Rapid response team’s efforts lauded
A few weeks ago, a 13-month-old boy went into respiratory failure at the Monroe Carell Jr. Children's Hospital at Vanderbilt because of an overwhelming strep infection.
When even the top life support measures began to fail in the Pediatric Critical Care Unit (PCCU), the ECMO (Extracorporeal Membrane Oxygenation) team was called.
“We have a deadline of pulling the team together and preparing the machine within 15 minutes, but this time — like most times — it only took five minutes,” said Cindy Thomason, R.N., co-manager of ECMO services at the Children's Hospital.
Rapid responses like that, along with the quality and success rates achieved by the 18-member, rigorously trained ECMO team have earned it international recognition. This month, the ECMO service at Children's Hospital was named a Center of Excellence by the Extracorporeal Life Support Organization (ELSO), which monitors quality standards for 151 member ECMO services around the world.
Pat Givens, R.N., chief nursing officer at Children's Hospital, cheered the award for the nearly 20-year-old program. “ELSO uses the highest quality standards. We celebrate this achievement and every member of this team,” she said.
“The team approach is really the key and at the core of this program,” said Mary Taylor, M.D., one of the physician directors of the ECMO service, citing the team's top-level training. ”All members of the team must be ready to react immediately and give 100 percent.”

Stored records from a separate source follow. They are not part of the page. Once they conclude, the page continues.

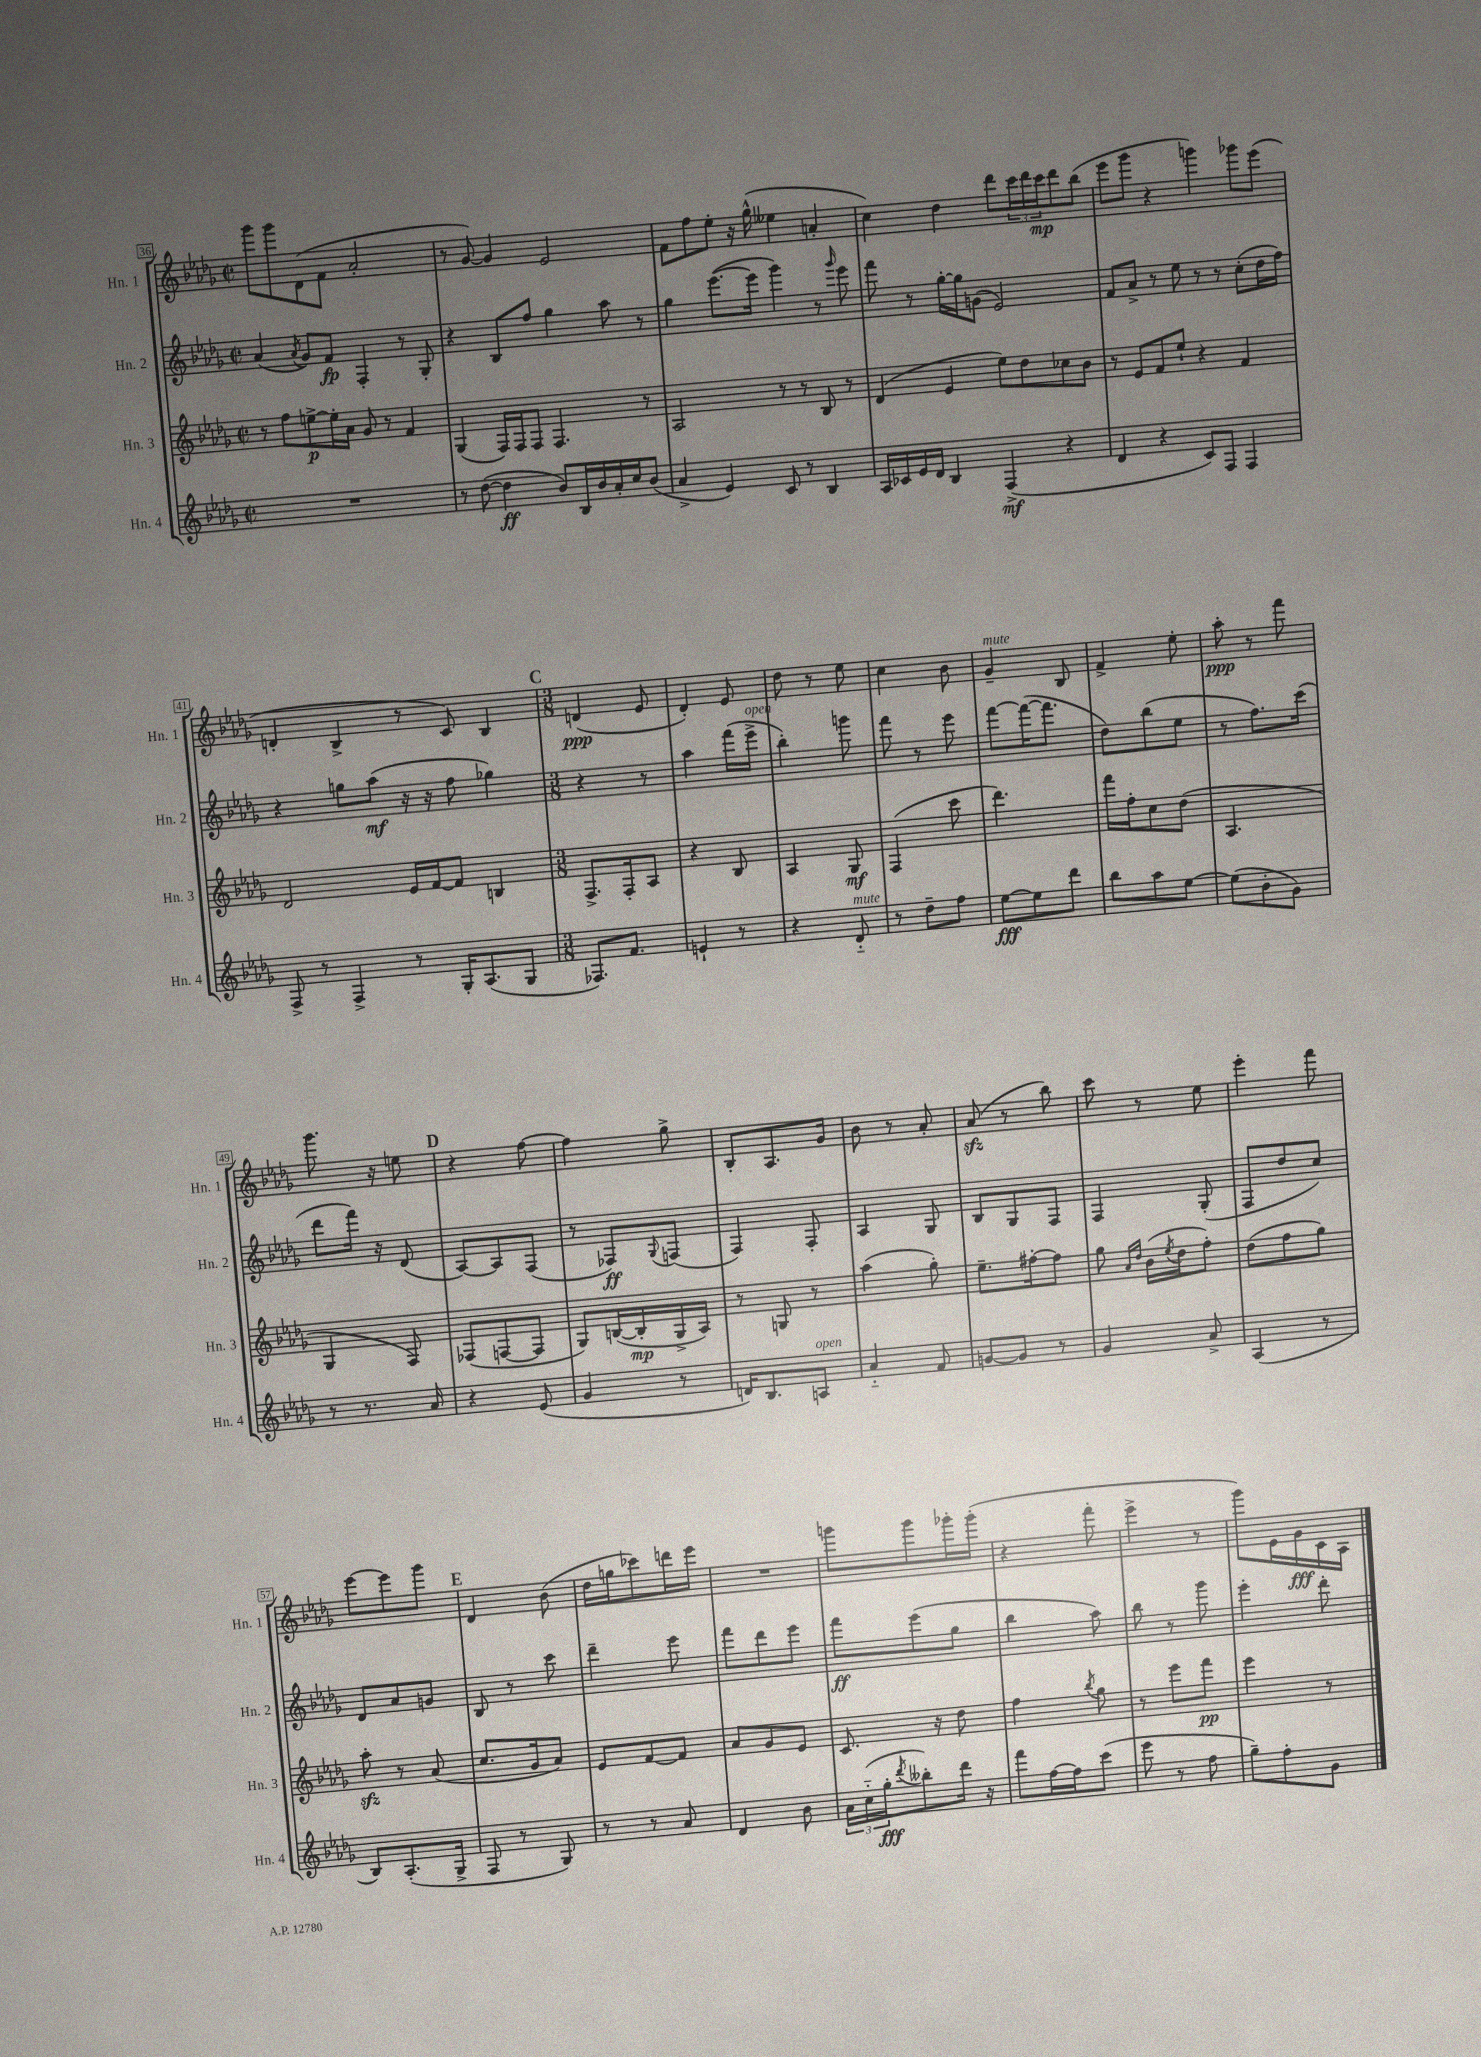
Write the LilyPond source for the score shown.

<<
\new StaffGroup <<
\new Staff = "s0" \with { instrumentName = "Hn. 1" shortInstrumentName = "Hn. 1" } {
    \clef treble \key des \major \defaultTimeSignature \time 2/2
    ges'''8 ges'''8 des'8( f'8 aes'2-. |
    r8 ges'8~) ges'4 ees'2 |
    f'8 f''8 ees''8-. r16 ges''16-^( eeses''4 a'4-. |
    c''4) des''4 des'''8 \tuplet 3/2 { c'''16 des'''16 c'''16\mp } des'''8 bes''8( |
    ees'''8 ges'''8 r4 g'''4) ges'''8 ees'''8( |
    d'4-. bes4-> r8 c'8) bes4 |
    \mark \markup { \bold "C" } \numericTimeSignature \time 3/8 d'4\ppp( ees'8 |
    des'4-.) ees'8 |
    des''8 r8 ees''8 |
    c''4 bes'8 |
    ges'4--^\markup { \italic "mute" } bes8 |
    f'4-> ees''8-. |
    aes''8-.\ppp r8 f'''8 |
    ges'''8. r16 e''8 |
    \mark \markup { \bold "D" } r4 f''8~ |
    f''4 ges''8-> |
    bes8-. aes8. ges'16 |
    bes'8 r8 aes'8-. |
    aes'8\sfz( r8 bes''8) |
    c'''8 r8 ees''8 |
    ees'''4-. f'''8 |
    ees'''8~ ees'''8 ges'''8 |
    \mark \markup { \bold "E" } des'4 bes'8( |
    des''16 g''16 ces'''8) d'''16 ees'''16 |
    R4. |
    g'''8 g'''8 ges'''16-. ges'''16-.( |
    r4 f'''8-. |
    ees'''4-> r8 |
    ges'''8) ees'16 ges'16\fff c'16 aes16 \bar "|." |
}
\new Staff = "s1" \with { instrumentName = "Hn. 2" shortInstrumentName = "Hn. 2" } {
    \clef treble \key des \major \defaultTimeSignature \time 2/2
    aes'4( \acciaccatura { aes'8 } ges'8) f'8\fp f4-. r8 ges8-. |
    r4 bes8 f''8 ges''4 aes''8 r8 |
    ges''4 ees'''8.~( ees'''16 ges'''4) r8 \grace { ges'''16 } ees'''8 |
    f'''8 r8 ges''16~-. ges''16 g'8( ees'2) |
    f'8 aes'8-> r8 ees''8 r8 r8 c''8-.( des''16 f''16) |
    r4 g''8 aes''8\mf( r16 r16 f''8 ges''4) |
    \mark \markup { \bold "C" } \numericTimeSignature \time 3/8 r4 r8 |
    aes''4 f'''16( ees'''16->^\markup { \italic "open" } |
    bes''4-.) g'''8 |
    f'''8 r8 ees'''8 |
    f'''8~ f'''16~( f'''8. |
    des''8) bes''8( ees''8 |
    r8 f''8.) c'''16( |
    des'''8 f'''16) r16 des'8( |
    \mark \markup { \bold "D" } aes8~) aes8 f8( |
    r8 fes8\ff) \appoggiatura { ges8 } f8( |
    f4) f8-. |
    aes4 ges8 |
    bes8 ges8 f8 |
    f4 ges8-.( |
    f8 des''8 c''8) |
    des'8 aes'8 g'8 |
    \mark \markup { \bold "E" } bes8 r8 c'''8 |
    des'''4-- ees'''8 |
    f'''8 des'''8 ees'''8 |
    f'''8\ff ees'''8( ges''8 |
    bes''4 aes''8) |
    bes''8 r8 ges'''8 |
    ees'''4-. des'''8-. \bar "|." |
}
\new Staff = "s2" \with { instrumentName = "Hn. 3" shortInstrumentName = "Hn. 3" } {
    \clef treble \key des \major \defaultTimeSignature \time 2/2
    r8 f''8 e''8~->\p e''16-. aes'16 ges'8 r8 f'4 |
    ges4( f16) f16 f8 f4. r8 |
    aes2 r8 r8 bes8 r8 |
    des'4( ees'4 ees''8) des''8 ces''8 bes'8 |
    r8 ees'8 f'8 ees''8-! r4 f'4 |
    des'2 ees'16 f'16~ f'8 b4 |
    \mark \markup { \bold "C" } \numericTimeSignature \time 3/8 f8.-> f16-. aes8 |
    r4 bes8 |
    aes4 ges8\mf |
    f4( c'''8 |
    des'''4.) |
    f'''16 f''16-. c''8 des''8( |
    aes4. |
    ges4 f8) |
    \mark \markup { \bold "D" } fes8( f8~ f8 |
    ges8) b16~( b16-.\mp ges16-> aes16) |
    r8 g8 r8 |
    aes''4( ges''8-.) |
    ees''8.-- fis''16~-. fis''8 |
    ges''8 \grace { aes'16 des''16 } bes'16( \acciaccatura { ees''8 } des''16 f''8-.) |
    des''8( f''8 ges''8) |
    aes''8-.\sfz r8 aes'8( |
    \mark \markup { \bold "E" } c''8. ges'16 aes'8) |
    ees'8 f'8~ f'8 |
    aes'8 ges'8 ees'8 |
    c'8. r16 des''8 |
    f''4 \acciaccatura { bes''8 } ges''8 |
    r8 ees'''8 f'''8\pp |
    ees'''4 r8 \bar "|." |
}
\new Staff = "s3" \with { instrumentName = "Hn. 4" shortInstrumentName = "Hn. 4" } {
    \clef treble \key des \major \defaultTimeSignature \time 2/2
    R1 |
    r8 des''8~( des''4\ff bes'8) bes16 bes'16 aes'16-. c''16 bes'8( |
    aes'4-> ees'4) c'8 r8 bes4 |
    aes16 ces'16 ees'16 des'16 bes4 f4->\mf( r4 |
    des'4 r4 c'8) f8 f4 |
    f8-> r8 f4-> r8 ges16-. aes8.( ges8 |
    \mark \markup { \bold "C" } \numericTimeSignature \time 3/8 fes8.) f'8. |
    e'4-! r8 |
    r4 des'8-_^\markup { \italic "mute" } |
    r8 des''8-- f''8 |
    ees''8~\fff ees''8 des'''8 |
    bes''8 aes''8 ees''8~ |
    ees''8( bes'8-. ges'8) |
    r8 r8. aes'16 |
    \mark \markup { \bold "D" } r4 ees'8( |
    ges'4 r8 |
    d'16) bes8. a8^\markup { \italic "open" } |
    aes'4-_ f'8 |
    g'8~ g'8 r8 |
    ges'4 aes'8-> |
    aes4( r8 |
    bes8) aes8.-.( ges16-> |
    \mark \markup { \bold "E" } f8 r8 ges8) |
    r8 r8 aes'8 |
    des'4 bes'8 |
    \tuplet 3/2 { aes'16 c''16-_( ges''16-.\fff } \acciaccatura { des'''8 } beses''8-.) des'''16 r16 |
    f'''8 f''16~ f''16 c'''8( |
    ees'''8 r8 f''8 |
    ges''8--) f''8-. ges'8 \bar "|." |
}
>>
>>
\layout { \context { \Score currentBarNumber = #36 \override BarNumber.stencil = #(make-stencil-boxer 0.1 0.3 ly:text-interface::print) } }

“Our team has more than 300 years of critical care experience combined, with 100 of those years of experience in ECMO,” said co-manager, Daphne Hardison, R.N. ”We have consistently been one of the busiest ECMO programs in the United States, frequently among the top 10.”
An ECMO machine is similar to a heart-lung bypass machine, but it is used outside the operating room, often for weeks, to take the place of an ineffective heart or lungs (or both), until medical treatments can restore the organs' function.
Most ECMO patients, like the 13-month-old in the PCCU, are young children or babies. As is often the case, the ECMO team worked quickly and in tandem with a surgical team to insert the ECMO tubes, and “bypass” the toddler's lungs, right in the patient's room. The team monitored the boy 24 hours a day, supporting his lungs for a total of 166 hours. He ultimately recovered.
“The goal is to take a patient who has a 60 or 70 percent chance of dying without ECMO, and flip those numbers. We want 60 or 70 percent of patients to survive the episode with ECMO support and return to full function,” said John Pietsch, M.D., surgical director of ECMO services.
The Children's Hospital ECMO team has an excellent record of meeting that goal with between 45 and 60 pediatric patients, and about 2 adult patients, every year. The service is one of just two in the state and is the largest in the region.